This hasn’t been a particularly good week for our friends at Smith & Wesson.  The only good news is that the company common stock, which had been floating around at $10 bucks a share, jumped to $15 after the company released its quarterly earning report which saw an increase both in sales and profit margins. Considering that August FBI-NICS background checks continued to slide, losing nearly 7% from August 2018 numbers, the financial resurgence of S&W was really good news.

lott1             On the other hand, the company has just received a shareholder proposal from a bunch of peacenik nuns, who are demanding that the company explain the public safety risks associated with its products. This group had previously won a vote at the Ruger annual shareholders meeting requiring that another storied gun maker explain why its products do more good than harm.

The idea that a gun maker should be policing its sales channels to help prevent the mis-use of its products was initiated in the 1990’s with a lawsuit brought by the NAACP against Smith & Wesson; the suit claiming that S&W’s sales strategies pushed guns into the hands of people who then use the products to commit violent crimes. The suit was rejected on a technicality because the judge could not find that the NAACP had legal standing to submit its litigation, but the same proposal then appeared in a deal between S&W and the Clinton Administration, provoking a boycott that almost drove the gun maker out of business altogether.

This time around, the shareholders will be asked to vote on a proposal that will require company management to: (1). Assess the potential risks to the company related to the growing national debate about gun violence; (2). report on research initiatives to develop a smart gun; (3). monitor violent events associated with the use of its products. The company’s response was fairly straightforward, claiming that they recognized the possible impact of the gun-violence debate, that there was no viable smart-gun technology that could be developed, and that all ATF trace requests on crime guns were answered promptly and correctly.

Had our friend Jim Debney, the S&W President, left it at that, the whole issue would have passed gone through one news cycle and disappeared. But Debney couldn’t leave well enough alone. He then had to touch the rawest nerve of Gun-control Nation by citing in the company’s defense the work of none other than that no-good bum, John Lott. Using data from Lott’s website, Debney argued that in jurisdictions where concealed-carry permits had been issued, violent crime had gone down – a riff on Lott’s famous (or infamous) book, More Guns, Less Crime.

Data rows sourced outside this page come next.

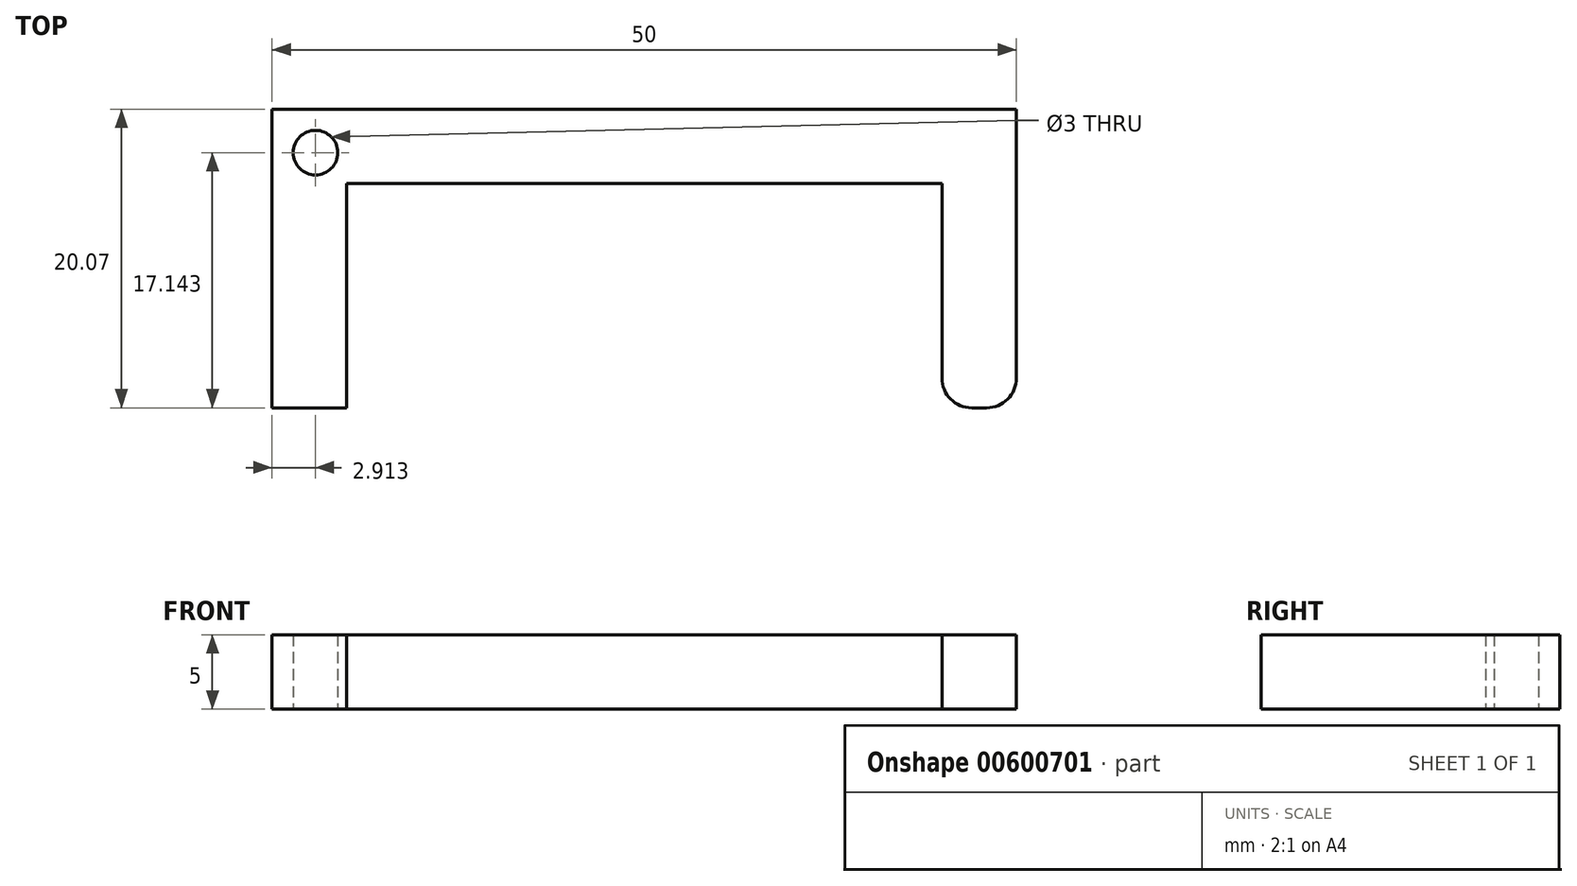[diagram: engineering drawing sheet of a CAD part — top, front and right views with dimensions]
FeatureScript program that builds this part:
annotation { "Feature Type Name" : "Feature", "Feature Type Description" : "" }
export const myFeature = defineFeature(function(context is Context, id is Id, definition is map)
    precondition{}
    {
        {
            var Q0;
            Q0=qCreatedBy(makeId("Top.planeOp"),FACE);
            var sketch = newSketch(context, id + "F0", { "sketchPlane" : qUnion([Q0])});
            skLineSegment(sketch, "E0", {"start": v(0, 0) * mm, "end": v(0, 20.07) * mm});
            skLineSegment(sketch, "E1", {"start": v(0, 20.07) * mm, "end": v(50, 20.07) * mm});
            skLineSegment(sketch, "E2", {"start": v(50, 20.07) * mm, "end": v(50, 2) * mm});
            skLineSegment(sketch, "E3", {"start": v(48, 0) * mm, "end": v(47, 0) * mm});
            skLineSegment(sketch, "E4", {"start": v(45, 2) * mm, "end": v(45, 15.07) * mm});
            skLineSegment(sketch, "E5", {"start": v(45, 15.07) * mm, "end": v(5, 15.07) * mm});
            skLineSegment(sketch, "E6", {"start": v(5, 15.07) * mm, "end": v(5, 0) * mm});
            skLineSegment(sketch, "E7", {"start": v(5, 0) * mm, "end": v(0, 0) * mm});
            skPoint(sketch, "E8.visualSharp", {"position": v(45, 0) * mm});
            skArc(sketch, "E8.filletArc", {"start": v(45, 2) * mm, "mid": v(45.59, 0.59) * mm, "end": v(47, 0) * mm});
            skPoint(sketch, "E9.visualSharp", {"position": v(50, 0) * mm});
            skArc(sketch, "E9.filletArc", {"start": v(48, 0) * mm, "mid": v(49.41, 0.59) * mm, "end": v(50, 2) * mm});
            skCircle(sketch, "E10", {"center": v(2.91, 17.14) * mm, "radius": 1.5 * mm});
            skSolve(sketch);
        }
        {
            var Q0;
            Q0=makeQuery(id+"F0.imprint","IMPRINT",FACE,{"disambiguationData":[TD([[makeQuery(id+"F0.imprint","IMPRINT",EDGE,{"derivedFrom":sQuery(id+"F0.wireOp",EDGE,"E0")}),-1.0]])]});
            extrude(context, id + "F1", {"entities" : qUnion([Q0]), "depth" : 5 * mm, "offsetDistance" : 25 * mm});
        }
    });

This led to a column in Gun-control Nation’s media outlet, The Trace, which chastised Debney for using ‘pseudoscience’ to push back against the good Sisters of the Holy Names of Jesus and Mary who initiated the shareholder proposal. The author of this latest Lott hit piece, Alex Yablon, refers to himself as a journalist but he’s really a promoter of some of Gun-control Nation’s most cherished beliefs, one of them being that if John Lott would dry up and blow away, we would suffer less violence from guns.

Having been on the receiving end of numerous verbal attacks (and threats) from some of the real schmucks who dwell on the fringe of Gun-nut Nation, I have come to the conclusion that using insulting epithets or digging up embarrassing moments in someone’s background in lieu of informed criticism of their work is nothing more than an exercise in calling attention to yourself when you really have nothing substantive to say. The research that Yablon cites as having ‘debunked [Lott] for years’ does nothing of the sort. If Yablon honestly believes that taking previously-published data (by Lott) and putting it into a synthetic controls regression model is research, this simply demonstrates that he is not a researcher and has never done scientific research at all.

I have made my own concerns about Lott’s work very clear. But research-based criticism is one thing, abusive disparagement is something else. I’m not sure that everyone in Gun-control Nation understands the difference.